Of course, a large part of this is sold by Anthony Hopkins Oscar-winning lead performance. Hopkins delivers to an astonishing degree: this might just be the greatest performance of his career. Although we see flashes of ‘the true Anthony’ – his wit, playfulness and intelligence – Hopkins deftly and subtly demonstrates the wildly varying mood swings dementia brings. At times he’s paranoid, defensive and even aggressive. At others he’s stunningly vulnerable and scared – he has two breakdown scenes of such heart-breaking vulnerability and boyish fear, they are tough to watch.
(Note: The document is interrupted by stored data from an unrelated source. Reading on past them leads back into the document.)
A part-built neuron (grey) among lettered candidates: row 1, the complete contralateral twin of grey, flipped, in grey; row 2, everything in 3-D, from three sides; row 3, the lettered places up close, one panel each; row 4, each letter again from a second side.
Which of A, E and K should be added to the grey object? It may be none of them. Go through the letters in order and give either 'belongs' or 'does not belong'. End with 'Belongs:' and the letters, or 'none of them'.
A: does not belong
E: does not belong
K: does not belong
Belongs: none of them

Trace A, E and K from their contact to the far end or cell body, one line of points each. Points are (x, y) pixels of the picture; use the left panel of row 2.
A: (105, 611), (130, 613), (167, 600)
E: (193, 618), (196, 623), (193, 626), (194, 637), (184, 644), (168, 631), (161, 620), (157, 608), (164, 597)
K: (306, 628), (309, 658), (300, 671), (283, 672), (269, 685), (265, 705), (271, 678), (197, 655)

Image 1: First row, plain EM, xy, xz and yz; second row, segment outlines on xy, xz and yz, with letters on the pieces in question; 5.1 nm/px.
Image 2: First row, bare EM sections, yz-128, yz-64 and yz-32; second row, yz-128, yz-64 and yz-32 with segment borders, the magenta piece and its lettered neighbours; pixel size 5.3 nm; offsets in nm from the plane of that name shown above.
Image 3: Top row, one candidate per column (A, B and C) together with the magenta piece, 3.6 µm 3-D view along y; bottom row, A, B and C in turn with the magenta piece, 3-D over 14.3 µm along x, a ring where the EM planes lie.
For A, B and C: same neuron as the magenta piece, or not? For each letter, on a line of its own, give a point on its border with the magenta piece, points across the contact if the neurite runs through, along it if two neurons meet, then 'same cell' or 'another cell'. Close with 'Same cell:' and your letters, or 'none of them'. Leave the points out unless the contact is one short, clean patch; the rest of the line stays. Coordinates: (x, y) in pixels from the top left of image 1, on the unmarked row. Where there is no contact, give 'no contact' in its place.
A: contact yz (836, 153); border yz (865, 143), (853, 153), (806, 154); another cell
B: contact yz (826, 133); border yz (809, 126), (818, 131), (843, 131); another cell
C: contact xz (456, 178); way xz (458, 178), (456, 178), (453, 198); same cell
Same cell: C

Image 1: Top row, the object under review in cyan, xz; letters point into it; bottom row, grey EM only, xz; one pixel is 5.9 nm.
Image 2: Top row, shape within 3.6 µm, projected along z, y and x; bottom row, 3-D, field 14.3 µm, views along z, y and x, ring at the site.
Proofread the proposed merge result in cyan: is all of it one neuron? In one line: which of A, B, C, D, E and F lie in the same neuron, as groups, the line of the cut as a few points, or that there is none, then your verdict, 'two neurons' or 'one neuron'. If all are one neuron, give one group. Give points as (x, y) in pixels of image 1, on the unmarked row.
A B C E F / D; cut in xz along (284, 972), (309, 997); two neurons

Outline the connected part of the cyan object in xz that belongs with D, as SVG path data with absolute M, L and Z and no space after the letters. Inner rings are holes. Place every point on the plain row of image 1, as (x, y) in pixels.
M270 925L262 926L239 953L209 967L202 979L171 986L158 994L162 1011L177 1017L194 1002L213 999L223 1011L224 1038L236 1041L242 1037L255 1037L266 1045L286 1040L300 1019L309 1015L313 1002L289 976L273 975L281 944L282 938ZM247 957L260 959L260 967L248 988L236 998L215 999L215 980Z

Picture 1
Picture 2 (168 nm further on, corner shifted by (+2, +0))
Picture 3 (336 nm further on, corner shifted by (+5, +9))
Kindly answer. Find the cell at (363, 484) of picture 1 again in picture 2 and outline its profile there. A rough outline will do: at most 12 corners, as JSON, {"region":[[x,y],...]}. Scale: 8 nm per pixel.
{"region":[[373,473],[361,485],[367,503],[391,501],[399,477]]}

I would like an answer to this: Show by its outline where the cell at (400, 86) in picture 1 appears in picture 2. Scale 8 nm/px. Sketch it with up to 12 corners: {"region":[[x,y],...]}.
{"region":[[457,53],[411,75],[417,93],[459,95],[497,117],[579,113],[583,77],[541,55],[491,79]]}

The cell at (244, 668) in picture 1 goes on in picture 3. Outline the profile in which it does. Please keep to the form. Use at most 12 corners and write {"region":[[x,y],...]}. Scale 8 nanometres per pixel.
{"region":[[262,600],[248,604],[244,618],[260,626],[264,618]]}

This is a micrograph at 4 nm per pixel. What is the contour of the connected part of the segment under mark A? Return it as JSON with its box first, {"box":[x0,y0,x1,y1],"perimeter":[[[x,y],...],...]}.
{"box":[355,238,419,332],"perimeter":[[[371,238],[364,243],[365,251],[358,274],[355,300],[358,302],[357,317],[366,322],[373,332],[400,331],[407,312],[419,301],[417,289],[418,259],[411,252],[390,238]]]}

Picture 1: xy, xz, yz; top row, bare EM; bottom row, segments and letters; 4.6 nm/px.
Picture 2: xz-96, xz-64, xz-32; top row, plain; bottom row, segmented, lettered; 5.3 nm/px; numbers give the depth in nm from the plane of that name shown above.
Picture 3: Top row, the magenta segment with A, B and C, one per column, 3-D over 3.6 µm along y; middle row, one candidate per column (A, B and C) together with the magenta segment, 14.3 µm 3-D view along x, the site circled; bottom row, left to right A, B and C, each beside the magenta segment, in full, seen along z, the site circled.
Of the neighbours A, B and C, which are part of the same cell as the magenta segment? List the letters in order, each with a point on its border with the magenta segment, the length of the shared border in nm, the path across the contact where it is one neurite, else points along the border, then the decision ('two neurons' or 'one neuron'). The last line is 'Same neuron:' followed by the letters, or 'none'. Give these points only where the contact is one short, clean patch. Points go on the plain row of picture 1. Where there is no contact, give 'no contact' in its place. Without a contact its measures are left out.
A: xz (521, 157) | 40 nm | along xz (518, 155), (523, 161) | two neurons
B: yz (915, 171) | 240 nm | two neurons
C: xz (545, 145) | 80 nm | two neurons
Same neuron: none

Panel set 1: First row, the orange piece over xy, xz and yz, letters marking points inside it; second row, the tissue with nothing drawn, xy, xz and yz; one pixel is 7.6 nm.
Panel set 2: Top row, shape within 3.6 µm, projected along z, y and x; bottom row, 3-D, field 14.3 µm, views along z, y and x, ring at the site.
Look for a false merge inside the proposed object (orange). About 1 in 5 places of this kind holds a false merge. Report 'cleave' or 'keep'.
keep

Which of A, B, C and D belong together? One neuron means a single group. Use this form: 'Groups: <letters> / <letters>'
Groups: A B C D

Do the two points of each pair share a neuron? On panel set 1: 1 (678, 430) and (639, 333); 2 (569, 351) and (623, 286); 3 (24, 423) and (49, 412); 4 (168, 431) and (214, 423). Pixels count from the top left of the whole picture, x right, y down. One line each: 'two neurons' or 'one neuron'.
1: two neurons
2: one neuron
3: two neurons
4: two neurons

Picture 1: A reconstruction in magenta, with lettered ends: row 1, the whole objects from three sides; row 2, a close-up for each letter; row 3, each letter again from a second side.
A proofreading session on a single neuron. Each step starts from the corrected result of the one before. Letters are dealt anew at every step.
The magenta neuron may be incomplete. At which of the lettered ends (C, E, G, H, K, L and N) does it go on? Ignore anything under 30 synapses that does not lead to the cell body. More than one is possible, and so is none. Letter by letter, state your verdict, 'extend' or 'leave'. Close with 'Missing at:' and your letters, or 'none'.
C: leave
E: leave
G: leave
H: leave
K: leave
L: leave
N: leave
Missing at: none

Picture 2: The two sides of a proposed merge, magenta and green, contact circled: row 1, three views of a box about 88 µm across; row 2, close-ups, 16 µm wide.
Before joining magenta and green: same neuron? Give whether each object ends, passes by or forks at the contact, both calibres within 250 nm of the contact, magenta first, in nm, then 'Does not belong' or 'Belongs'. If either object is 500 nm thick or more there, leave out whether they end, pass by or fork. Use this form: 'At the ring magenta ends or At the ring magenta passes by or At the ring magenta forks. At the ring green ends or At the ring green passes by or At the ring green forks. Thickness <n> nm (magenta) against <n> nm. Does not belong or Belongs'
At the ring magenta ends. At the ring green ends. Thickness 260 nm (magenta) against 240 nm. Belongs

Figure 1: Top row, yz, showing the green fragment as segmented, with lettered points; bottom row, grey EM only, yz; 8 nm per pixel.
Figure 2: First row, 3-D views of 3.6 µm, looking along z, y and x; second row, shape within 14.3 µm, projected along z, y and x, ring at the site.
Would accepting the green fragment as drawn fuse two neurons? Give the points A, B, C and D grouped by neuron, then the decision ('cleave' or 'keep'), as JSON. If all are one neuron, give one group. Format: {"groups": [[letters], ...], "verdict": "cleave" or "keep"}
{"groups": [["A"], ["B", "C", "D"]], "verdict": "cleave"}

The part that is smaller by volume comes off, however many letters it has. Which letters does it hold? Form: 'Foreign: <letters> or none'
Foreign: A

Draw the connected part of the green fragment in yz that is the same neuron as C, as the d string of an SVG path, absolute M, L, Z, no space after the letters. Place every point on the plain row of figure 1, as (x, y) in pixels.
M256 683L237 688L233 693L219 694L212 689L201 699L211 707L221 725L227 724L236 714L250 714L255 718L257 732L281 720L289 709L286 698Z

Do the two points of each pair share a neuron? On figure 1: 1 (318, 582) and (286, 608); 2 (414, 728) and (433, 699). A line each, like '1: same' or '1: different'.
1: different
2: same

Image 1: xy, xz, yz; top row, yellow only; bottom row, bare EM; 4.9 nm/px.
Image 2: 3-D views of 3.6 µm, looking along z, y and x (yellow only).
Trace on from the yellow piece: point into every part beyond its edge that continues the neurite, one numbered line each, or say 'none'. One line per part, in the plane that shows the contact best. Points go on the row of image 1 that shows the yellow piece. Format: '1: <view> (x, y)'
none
The film opens with Anne telling Anthony she’ll be leaving for Paris, and Hopkins’ face collapses into a crumpled, puffy, scared-little-boy face while he plaintively asks what will happen to him. Anthony fixates on things that give him any sense of control: he is obsessed with his watch, hiding it and continuously searching for it. He will dredge up a fact from the distant past to ‘prove’ he has not lost his memory. He snaps angrily when he feels he is being talked down to. His resentment expresses itself in viciously cruel verbal assaults on Anne, labelling her a disappointment, failure and his least favourite child. Then a few scenes later he’ll squeeze her shoulder and quietly and lovingly thank her for everything she has done for him. All of this is delivered by Hopkins with no grand-standing, but with a hugely affecting truthfulness. It’s an astonishingly good performance.

Every scene carefully demonstrates time and again Anthony’s fear and vulnerability. Actors are even replaced by other actors in several scenes. In Anne’s second appearance she is played by Olivia Williams. In a beautiful piece of subtle acting by both Hopkins and Williams, it’s clear Anthony doesn’t recognise Anne and she realises this but decides not to say anything. Anne’s husband (or boyfriend – Anthony remains unclear, so at times so do we) Paul (as he’s called most of the time) is mostly played by Rufus Sewell, but sometimes by Mark Gatiss. Paul is the closest the film has to an antagonist, although much of that is filtered through Anthony’s confused perception and, in any case, Paul is right that Anthony’s condition is making it too difficult for him to remain at home.

And we can see his point. Although each scene more-or-less makes sense within itself, the complete film is like looking at a jigsaw puzzle with all the pieces upside down and no picture, and then being asked to assemble it. In one particularly brilliant dinner scene, the film starts with Anthony witnessing a conversation between Paul and Anne, then loops through the scene and ends with Anthony witnessing exactly the same conversation again. The film is a deliberately, brilliantly, opaque tableau that defies easy meaning.

In all, The Father is a quite unique and brilliant film, that translates a theatrical piece into something highly cinematic. Hopkins is breath-taking, but Colman is also superb as Anne, in a part tailor-made for her ready empathy and easy emotionalism. Zeller’s direction is astonishingly confident and dynamic for a first-timer and the film slots you into the world of a dementia sufferer with an alarming immediacy. A superb film.